== Selected extract ==
Infinitude of Primes - Euclid’s Proof | Formal Proofs from THE BOOK

Let us jump right in by considering Euclid’s proof of the infinitude of primes as written down by Aigner and Ziegler.

Proof. For any finite set \(\{ p_1, \ldots, p_r \}\) of primes, consider the number \(n = p_1 p_2 \cdots p_r + 1\). This \(n\) has a prime divisor \(p\). But \(p\) is not one of the \(p_i\): otherwise \(p\) would be a divisor of \(n\) and of the product \(p_1 p_2 \cdots p_r\), and thus also of the difference \(n − p_1 p_2 \cdots p_r = 1\), which is impossible. So a finite set \(\{p_1, \ldots , p_r \}\) cannot be the collection of all prime numbers.

Aigner, M., & Ziegler, G. M. (5th ed.). Proofs from THE BOOK, p. 3.

Before going through the proof, it is helpful to think about what exactly this particular version of the proof is establishing. The final conclusion that “a finite set \(\{p_1, \ldots , p_r \}\) cannot be the collection of all prime numbers” suggests that the statement that most directly follows from the given proof is the following.

== Exercise aim ==
Continue the write-up on Euclid's proof of the infinitude of primes, picking up right after its final sentence.

== Material ==
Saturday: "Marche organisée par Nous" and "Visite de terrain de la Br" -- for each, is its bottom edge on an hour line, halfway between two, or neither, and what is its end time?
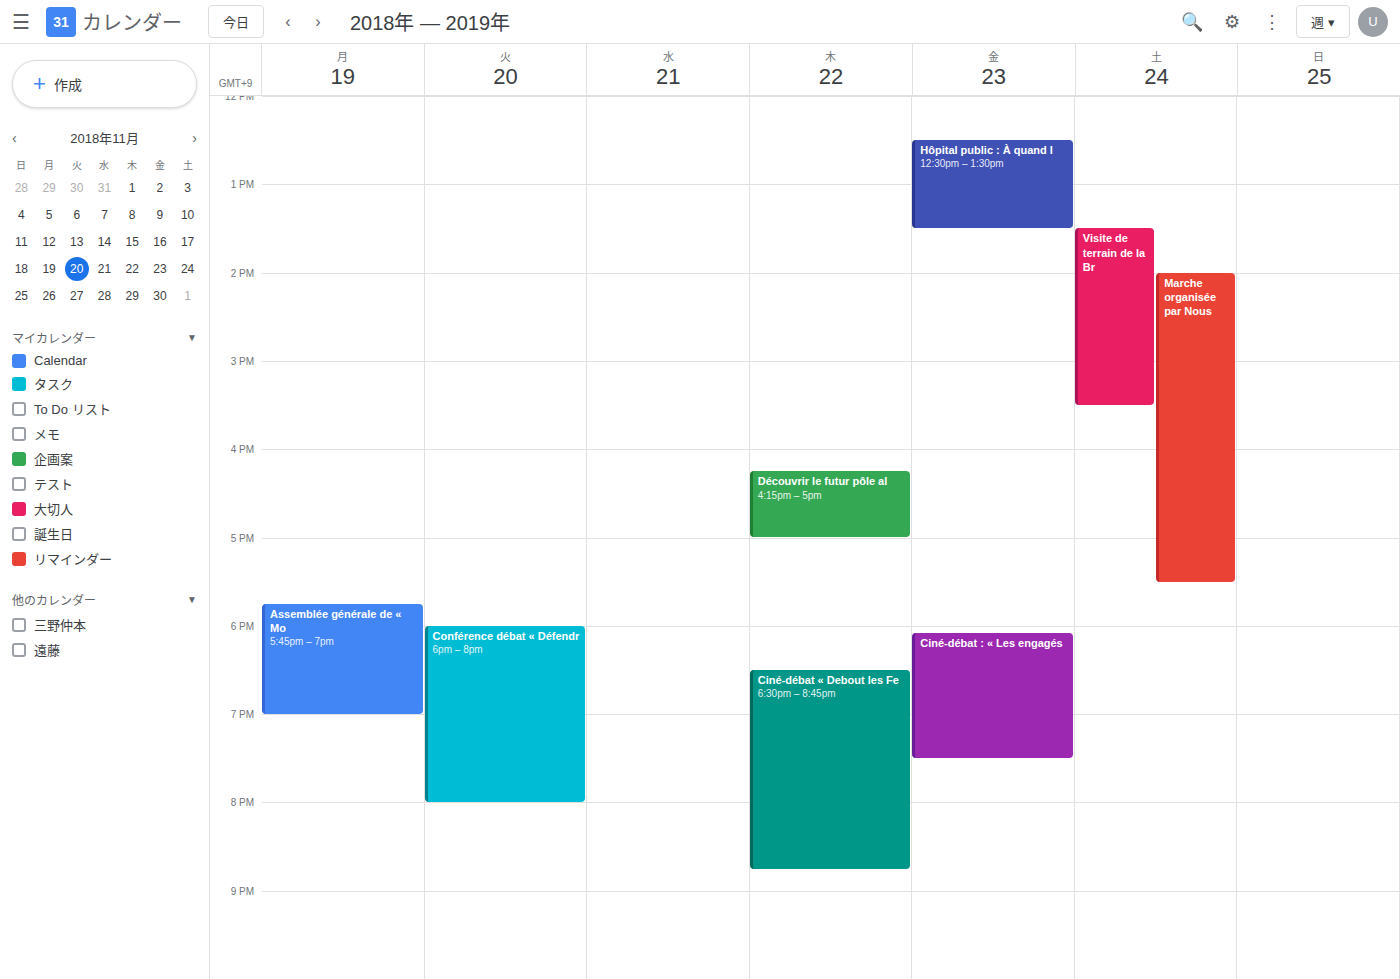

== The output ==
1 2	theorem infinitude_primes (S : Finset ℕ) (hS : ∀ s ∈ S, Nat.Prime s) : ∃ p, Nat.Prime p ∧ p ∉ S := by

Read literally, this states that given any finite set of integers \(S\) (S : Finset ℕ) s.t. all elements \(s \in S\) are prime (hS : ∀ s ∈ S, Nat.Prime s) there exists some integer \(p\) (∃ p) that is prime (Nat.Prime p) and not in \(S\) (p ∉ S). Based on this goal, let us go through the actual steps of the proof one by one. “Consider the number \(n = p_1 p_2 \cdots p_r + 1\)” is taken care of easily:

1	let n := (∏ i in S, i) + 1

“This \(n\) has a prime divisor \(p\)” is a seemingly innocent statement: if we investigate Nat.exists_prime_and_dvd in mathlib, it does in fact tell us that \(n\) as a natural number has a prime divisor … as long as \(n \neq 1\). So let us establish that this is in fact true in the form of the claim n_ne_one. Here we first invoke Nat.succ_ne_succ, so that instead of \(n \neq 1\) we have to show that \(p_1 p_2 \cdots p_r \neq 0\), then Finset.prod_ne_zero_iff, which says that this is true if and only if none of the \(p_i\) are \(0\). That last part is of course the case as the \(p_i\) are prime (Nat.Prime.ne_zero).

1
2
3

    have n_ne_one : n ≠ 1 := by
      rw [Nat.succ_ne_succ, Finset.prod_ne_zero_iff]
      exact fun s s_in_S ↦ Nat.Prime.ne_zero (hS s s_in_S)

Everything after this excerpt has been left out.